DIA-CLIP: a universal representation learning framework for zero-shot DIA proteomics
This work addresses a bottleneck in proteomic profiling for researchers by providing a more generalizable and accurate tool, though it is incremental as it builds on existing contrastive learning and encoder-decoder methods.
The paper tackles the problem of overfitting and lack of generalizability in data-independent acquisition mass spectrometry (DIA-MS) analysis by introducing DIA-CLIP, a pre-trained model that shifts from semi-supervised training to universal cross-modal representation learning, resulting in up to a 45% increase in protein identification and a 12% reduction in entrapment identifications.

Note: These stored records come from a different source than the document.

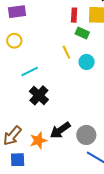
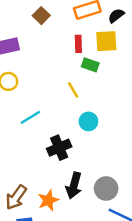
cyan circle: (87, 62) -> (88, 121), moved
black cross: (39, 95) -> (59, 148), moved, turned 30
black arrow: (60, 130) -> (74, 186), turned -35

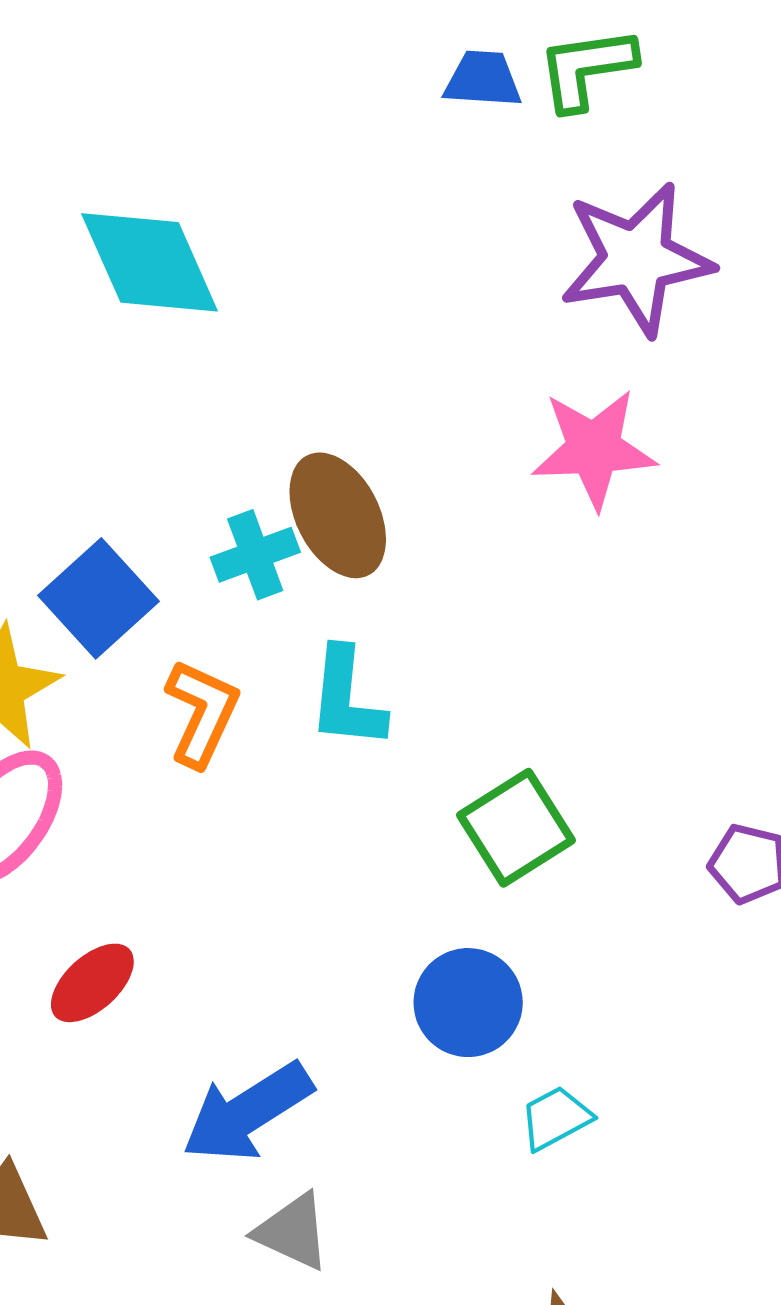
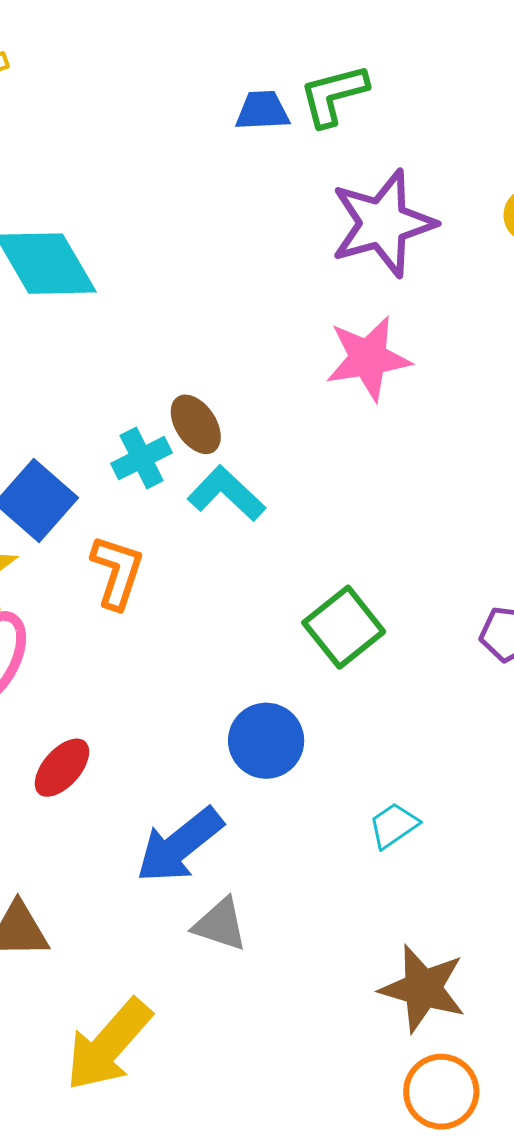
brown ellipse: (338, 515) -> (196, 424), size x0.7
cyan L-shape: (347, 698) -> (226, 493), moved, turned 134
blue circle: (468, 1003) -> (266, 741), moved

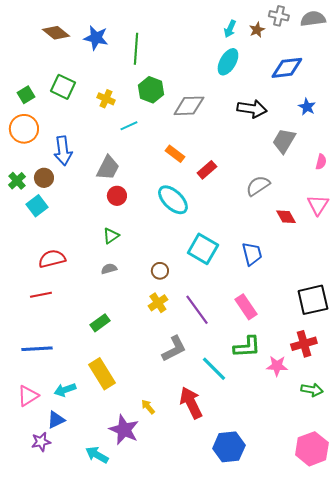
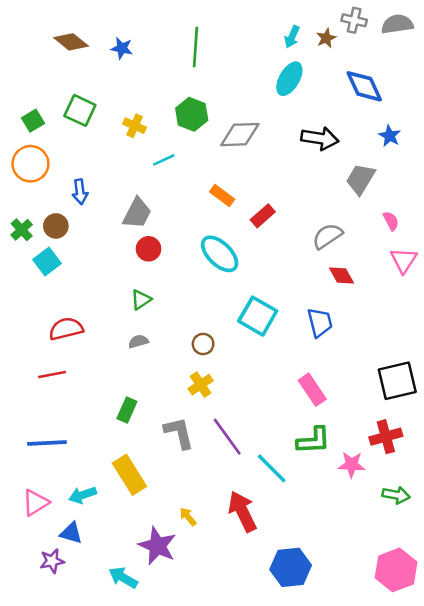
blue star: (96, 38) -> (122, 48), size x0.7
green line: (136, 49) -> (195, 47), moved
blue diamond: (287, 68) -> (364, 86), turned 72
blue arrow: (63, 151) -> (80, 192), size x0.7
pink semicircle: (321, 162) -> (391, 221), moved, turned -42
red diamond: (286, 217) -> (341, 275), moved
purple line: (197, 310) -> (227, 437), moved
green rectangle: (100, 323) -> (127, 410), turned -30
gray L-shape: (174, 349) -> (179, 433), moved, turned -76
blue triangle: (56, 420) -> (71, 533), turned 42

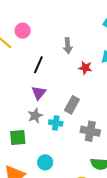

Data-independent acquisition mass spectrometry (DIA-MS) has established itself as a cornerstone of proteomic profiling and large-scale systems biology, offering unparalleled depth and reproducibility. Current DIA analysis frameworks, however, require semi-supervised training within each run for peptide-spectrum match (PSM) re-scoring. This approach is prone to overfitting and lacks generalizability across diverse species and experimental conditions. Here, we present DIA-CLIP, a pre-trained model shifting the DIA analysis paradigm from semi-supervised training to universal cross-modal representation learning. By integrating dual-encoder contrastive learning framework with encoder-decoder architecture, DIA-CLIP establishes a unified cross-modal representation for peptides and corresponding spectral features, achieving high-precision, zero-shot PSM inference. Extensive evaluations across diverse benchmarks demonstrate that DIA-CLIP consistently outperforms state-of-the-art tools, yielding up to a 45% increase in protein identification while achieving a 12% reduction in entrapment identifications. Moreover, DIA-CLIP holds immense potential for diverse practical applications, such as single-cell and spatial proteomics, where its enhanced identification depth facilitates the discovery of novel biomarkers and the elucidates of intricate cellular mechanisms.